Отрывок
И все же в конце концов начальник сдался. «Шут с тобой, – говорит. – Езжай агрономом! Есть один колхоз, «Светлый путь» называется. Совсем недалеко от Южного, несколько километров на восток. Но о нем пословица ходит: «Светлый путь» – темная дорога». Ибо там нет ни света, ни телефона, ни дороги нормальной. Потому что относится он к Корсаковскому району и является самым отдаленным от райцентра».
И я поехал. Кружным путем, на попутном тракторе. Об условиях оплаты труда мне сообщили еще в Южном: 48 трудодней в месяц, на каждый трудодень – по килограмму картошки и капусты и 22 копейки денег. Как молодому специалисту выдали «подъемные» – 300 рублей. Условия довольно щедрые. И встретили меня хорошо. Председателем был бывший директор шахты, направленный партией на подъем села. Жил он один: жена от него уехала, потому что он хотел быстрее поднять экономику колхоза и продал личную «Волгу», а народ эти деньги благополучно пропил, но работать все равно не рвался.

Собранные данные
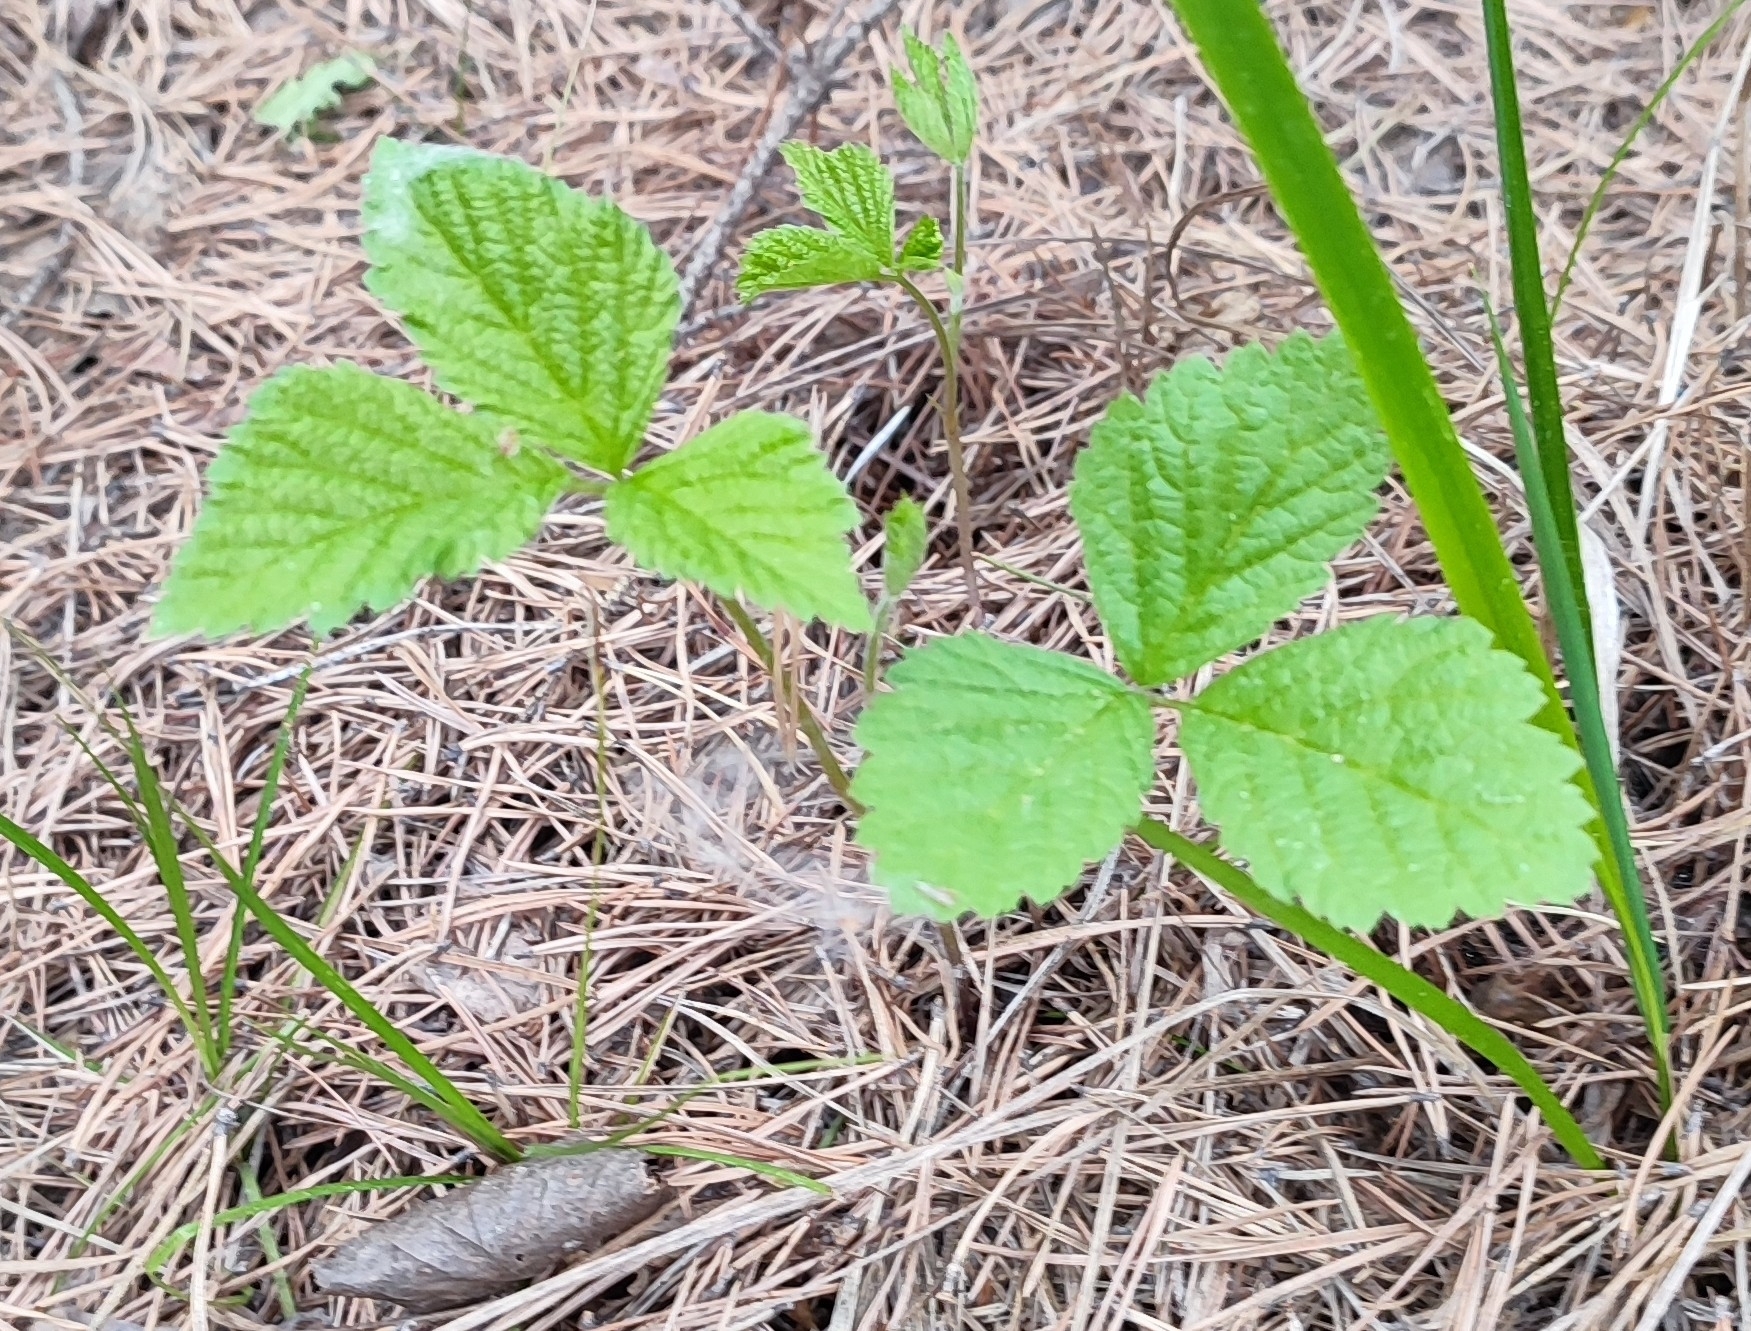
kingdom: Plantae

Задания
(a) На чем рассказчик добрался до колхоза, согласно отрывку о колхозе «Светлый путь»?
(b) Продолжите отрывок о колхозе «Светлый путь» после его последнего предложения.

Ответы
(a) На попутном тракторе, кружным путем.

(b)
С жильем вопрос решили быстро. Я попросил найти хозяйку, у которой есть отдельная для меня комната и которая бы меня кормила-поила. А на себя я беру заготовку, доставку и распиловку дров, а также обработку ее огорода. Тогда проблем нет, говорит председатель. Вызывает одну пожилую женщину Веру Петровну и предлагает ей устроить меня на постой. Она без лишних слов: «Пошли». Спрашиваю: сколько платить? – «Договоримся».
Пришли. Комнатка мне понравилась. У Веры Петровны было двое девочек поздненьких, она их обеих родила в 45 и старше. Так что лишняя копейка ей не мешала. «Ну, 50 рублей не много будет?» – спрашивает. Нет, говорю, это мало! Словом, сторговались на 80 рублях. А жил я у них как у Христа за пазухой. Другой раз правление долго заседает, глядишь, дверь открывается, и одна из девочек заглядывает в кабинет и строго так говорит: «Герман Васильевич, ужин стынет!» – и нам приходилось закругляться.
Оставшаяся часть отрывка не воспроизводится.